→ **WHAT IS BEING ASKED**
All the lines below should appear again unchanged, though their pictures should not.

→ **INFORMATION SUPPLIED**

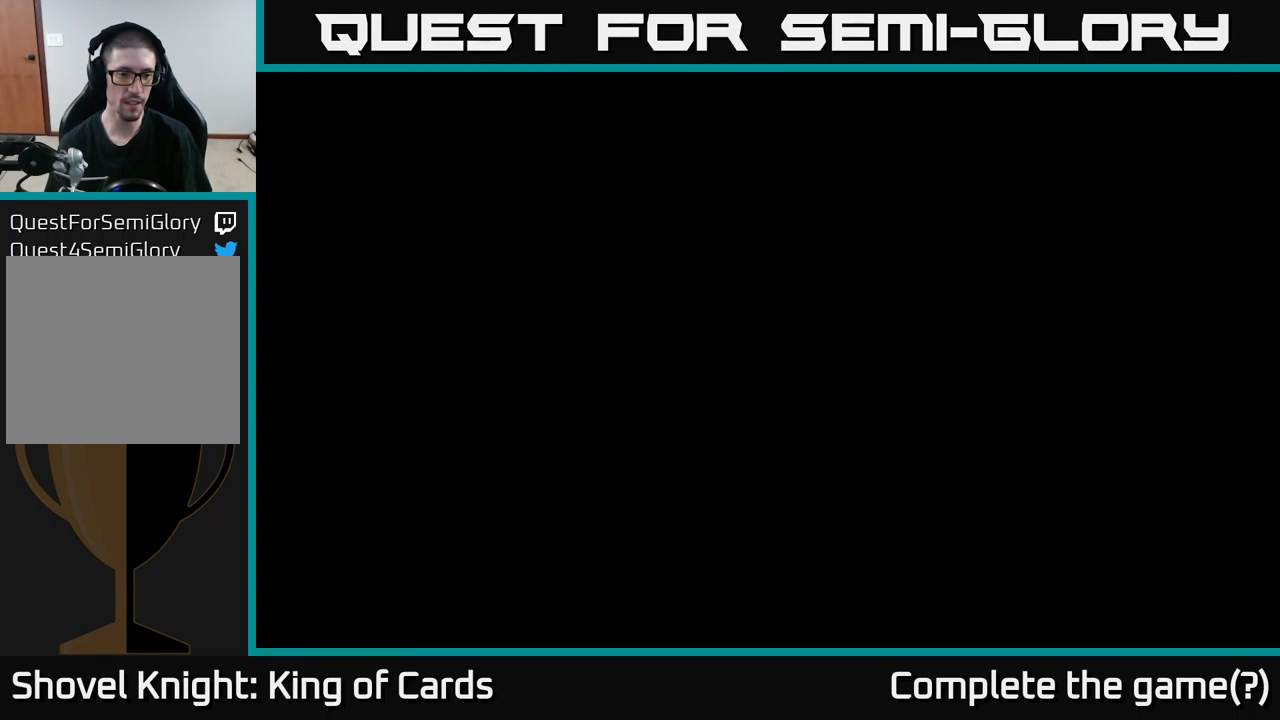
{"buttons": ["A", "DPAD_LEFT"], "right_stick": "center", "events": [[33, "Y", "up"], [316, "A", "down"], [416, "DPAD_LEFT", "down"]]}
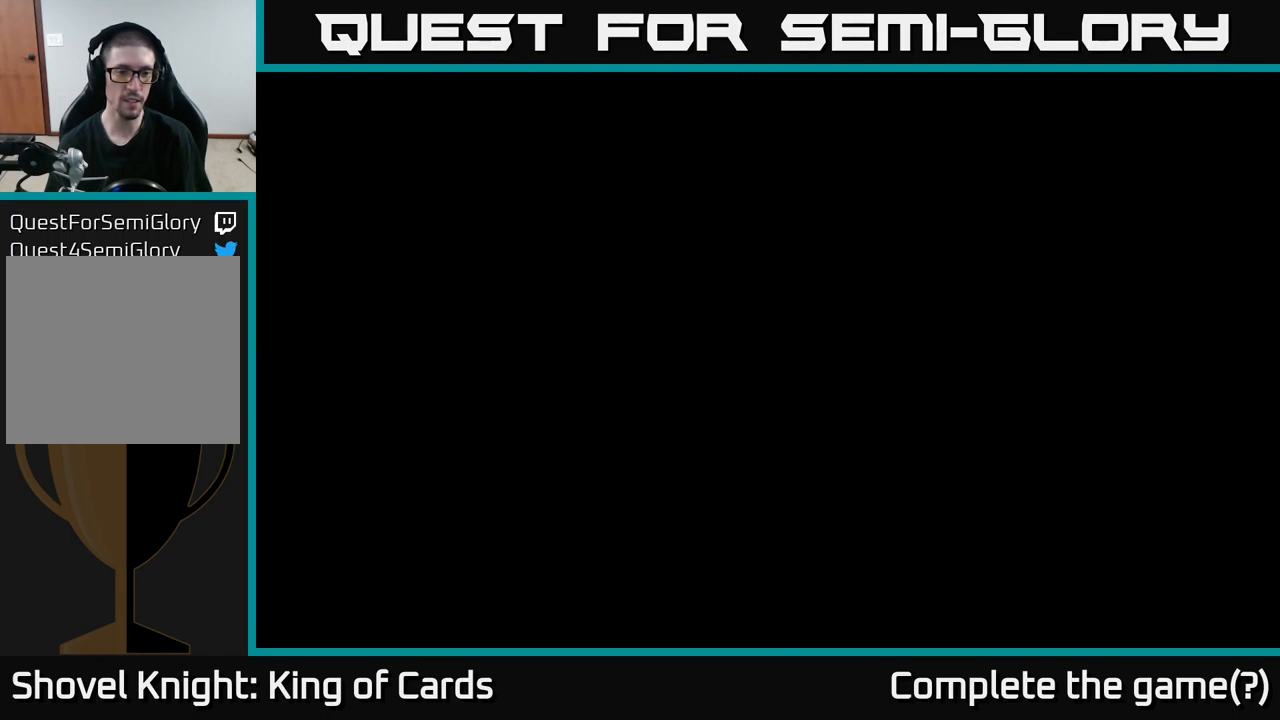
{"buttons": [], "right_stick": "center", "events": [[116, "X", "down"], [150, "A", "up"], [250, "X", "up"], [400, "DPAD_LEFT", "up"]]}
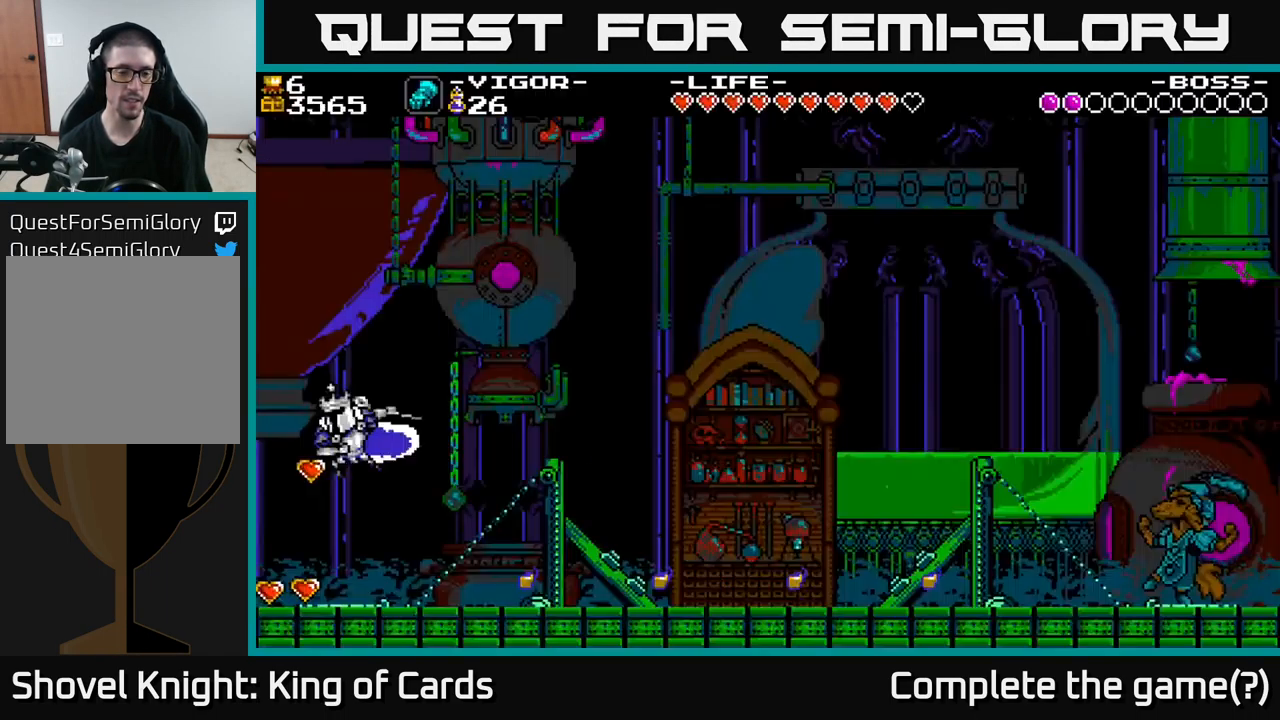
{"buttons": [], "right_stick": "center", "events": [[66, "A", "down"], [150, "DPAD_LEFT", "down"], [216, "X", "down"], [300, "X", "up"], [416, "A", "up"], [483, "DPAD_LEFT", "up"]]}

→ **REPLY**
{"buttons": ["A", "DPAD_LEFT"], "right_stick": "center", "events": [[33, "Y", "up"], [316, "A", "down"], [416, "DPAD_LEFT", "down"]]}
{"buttons": [], "right_stick": "center", "events": [[116, "X", "down"], [150, "A", "up"], [250, "X", "up"], [400, "DPAD_LEFT", "up"]]}
{"buttons": [], "right_stick": "center", "events": [[66, "A", "down"], [150, "DPAD_LEFT", "down"], [216, "X", "down"], [300, "X", "up"], [416, "A", "up"], [483, "DPAD_LEFT", "up"]]}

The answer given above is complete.